## Passage provided:
= = = = =

# Breathalyzer kits in France



## pmcclure (Dec 6, 2011)

Was watching Breakfast on BBC 1 this morning and they had a topic about safe driving abroad (07:40 ish) They had an "expert" from the AA on and the subject of carrying breathalyzer kits in France was mentioned. The "expert" from the AA confirmed that you need to carry one in your vehicle now. 

I was under the assumption that this was now not the case. 

Am I right? (The missus will be surprised if I am)


----------



## DTPCHEMICALS (Jul 24, 2006)

Mr google does not know about it.
I was sure I had read on here thet the plans had been dropped, because i can remember replyng to it.
One of our friends will come to the rescue no doubt.

Dave p


----------



## Techno100 (May 8, 2010)

The law still says you need to carry one but there will be no action against those who don't (like all the French) :lol:


----------



## raynipper (Aug 4, 2008)

As we are still obliged to carry one for no good reason. I will carry my chinese out of date ones just for show....... :roll: 

Ray.


----------



## tonka (Apr 24, 2006)

raynipper said:


> As we are still obliged to carry one for no good reason. I will carry my chinese out of date ones just for show....... :roll:
> 
> Ray.


Sounds like my spare glasses in the glove box that aint mine but look the part :lol: 
And my out of date ACSI card that no one every looked at after I gave it a "quick flash".... :wink: 
ps.. I now have a new in date card..


----------



## DTPCHEMICALS (Jul 24, 2006)

http://www.thelocal.fr/page/view/2725
Dave p


----------



## rosalan (Aug 24, 2009)

Now I have lashed out and bought the breathy kits, do you think I am about to dump them?
I must go and check the date on our first aid kit, I wonder if it is still valid for wherever I have to carry it.

= = = = =

## Problem A:
In the forum thread about breathalyzer kits in France, which organization did the expert on BBC Breakfast come from?
## Problem B:
Carry on the forum thread about breathalyzer kits in France from where it stops.

= = = = =

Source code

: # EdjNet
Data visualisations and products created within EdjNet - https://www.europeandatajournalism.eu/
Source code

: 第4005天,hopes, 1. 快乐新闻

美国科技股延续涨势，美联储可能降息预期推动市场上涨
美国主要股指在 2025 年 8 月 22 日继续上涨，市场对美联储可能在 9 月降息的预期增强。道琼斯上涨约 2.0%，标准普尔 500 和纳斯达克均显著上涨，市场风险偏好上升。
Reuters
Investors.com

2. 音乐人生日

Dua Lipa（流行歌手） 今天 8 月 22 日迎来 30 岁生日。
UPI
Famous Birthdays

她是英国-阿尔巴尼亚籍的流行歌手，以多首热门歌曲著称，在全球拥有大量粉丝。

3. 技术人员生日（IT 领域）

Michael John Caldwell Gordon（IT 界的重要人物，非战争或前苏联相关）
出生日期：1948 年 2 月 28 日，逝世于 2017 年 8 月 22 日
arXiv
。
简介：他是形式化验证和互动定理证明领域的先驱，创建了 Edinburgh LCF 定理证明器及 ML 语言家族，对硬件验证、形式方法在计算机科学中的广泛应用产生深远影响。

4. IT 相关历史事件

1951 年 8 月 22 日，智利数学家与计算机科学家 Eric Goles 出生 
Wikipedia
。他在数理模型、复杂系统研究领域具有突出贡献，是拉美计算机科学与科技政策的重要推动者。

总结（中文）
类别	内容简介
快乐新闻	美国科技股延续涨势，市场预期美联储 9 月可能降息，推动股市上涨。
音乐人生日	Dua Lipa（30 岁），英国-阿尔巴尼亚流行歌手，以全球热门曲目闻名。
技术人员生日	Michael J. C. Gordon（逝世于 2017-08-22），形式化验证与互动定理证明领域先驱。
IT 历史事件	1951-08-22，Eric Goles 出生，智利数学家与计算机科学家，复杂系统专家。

= = = = =

## Answer box A:
The AA.

## Answer box B:
....and I must remember sometime to remove the black sticky bits off the lights from last year (or should I just leave them?) (Oooh No! I must peel them off for the MOT and put them back afterwards so I do not lose them).

Europeland! Where we are all the same but different!

Alan


----------



## Techno100 (May 8, 2010)

DTPCHEMICALS said:


> http://www.thelocal.fr/page/view/2725
> Dave p


That is a year out of date Dave the fine has been postponed indefinitely


----------



## Techno100 (May 8, 2010)

See no.2
http://about-france.com/travel.htm#laws

See January 2013
http://www.theaa.com/motoring_advice/overseas/driving-abroad-whats-new-2012.html


----------



## raynipper (Aug 4, 2008)

Thanks Techno.
The other 'law' about not having speed camera warnings on your sat nav. 
I dutifully turned my warnings off on my Garmin last year. Only to be flashed by a sneaky camera just 100m. inside a reduced limit. Cost me €45 and one point.

I have now reinstated the radar warnings on my sat nav reasoning that confiscating the Garmin and buying another is the cheaper option.

Ray.


----------



## selawman (Sep 24, 2012)

(From the French Government Road Safety site)!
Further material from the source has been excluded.